start Supplied records

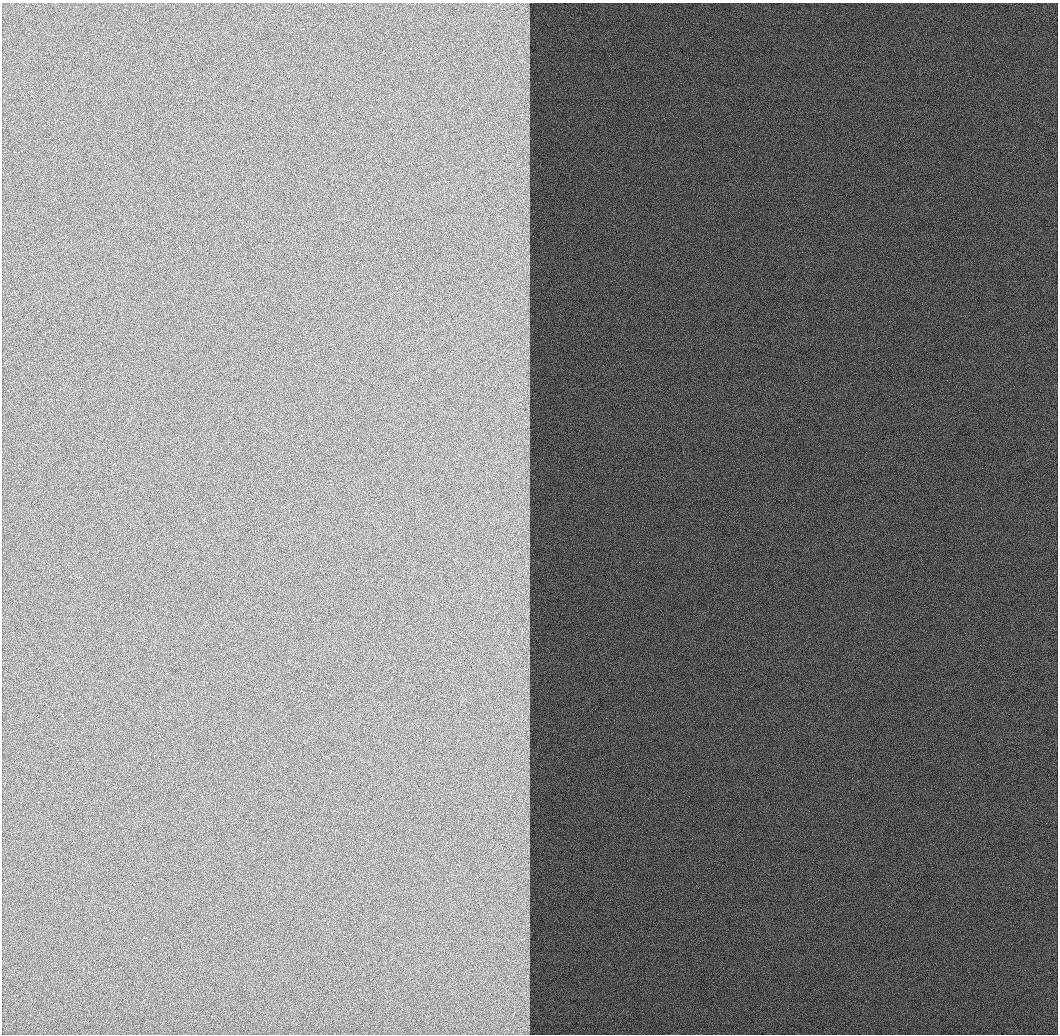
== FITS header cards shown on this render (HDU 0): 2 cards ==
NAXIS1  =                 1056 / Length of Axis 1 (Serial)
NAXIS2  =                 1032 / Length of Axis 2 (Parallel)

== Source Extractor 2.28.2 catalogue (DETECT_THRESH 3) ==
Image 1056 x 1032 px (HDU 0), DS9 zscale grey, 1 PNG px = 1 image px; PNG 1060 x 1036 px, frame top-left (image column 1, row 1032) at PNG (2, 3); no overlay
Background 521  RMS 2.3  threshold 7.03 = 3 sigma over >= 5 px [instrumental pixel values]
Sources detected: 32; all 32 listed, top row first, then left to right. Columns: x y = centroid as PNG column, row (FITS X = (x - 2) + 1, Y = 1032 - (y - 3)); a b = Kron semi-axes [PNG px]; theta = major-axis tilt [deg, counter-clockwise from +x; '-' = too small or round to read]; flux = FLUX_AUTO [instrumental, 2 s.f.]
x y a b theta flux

end Supplied records

▶ **Work to complete**
Copy the data verbatim from the line containing "Source Extractor 2.28.2" through the end of the data.

▶ **Exercise solution**
== Source Extractor 2.28.2 catalogue (DETECT_THRESH 3) ==
Image 1056 x 1032 px (HDU 0), DS9 zscale grey, 1 PNG px = 1 image px; PNG 1060 x 1036 px, frame top-left (image column 1, row 1032) at PNG (2, 3); no overlay
Background 521  RMS 2.3  threshold 7.03 = 3 sigma over >= 5 px [instrumental pixel values]
Sources detected: 32; all 32 listed, top row first, then left to right. Columns: x y = centroid as PNG column, row (FITS X = (x - 2) + 1, Y = 1032 - (y - 3)); a b = Kron semi-axes [PNG px]; theta = major-axis tilt [deg, counter-clockwise from +x; '-' = too small or round to read]; flux = FLUX_AUTO [instrumental, 2 s.f.]
x y a b theta flux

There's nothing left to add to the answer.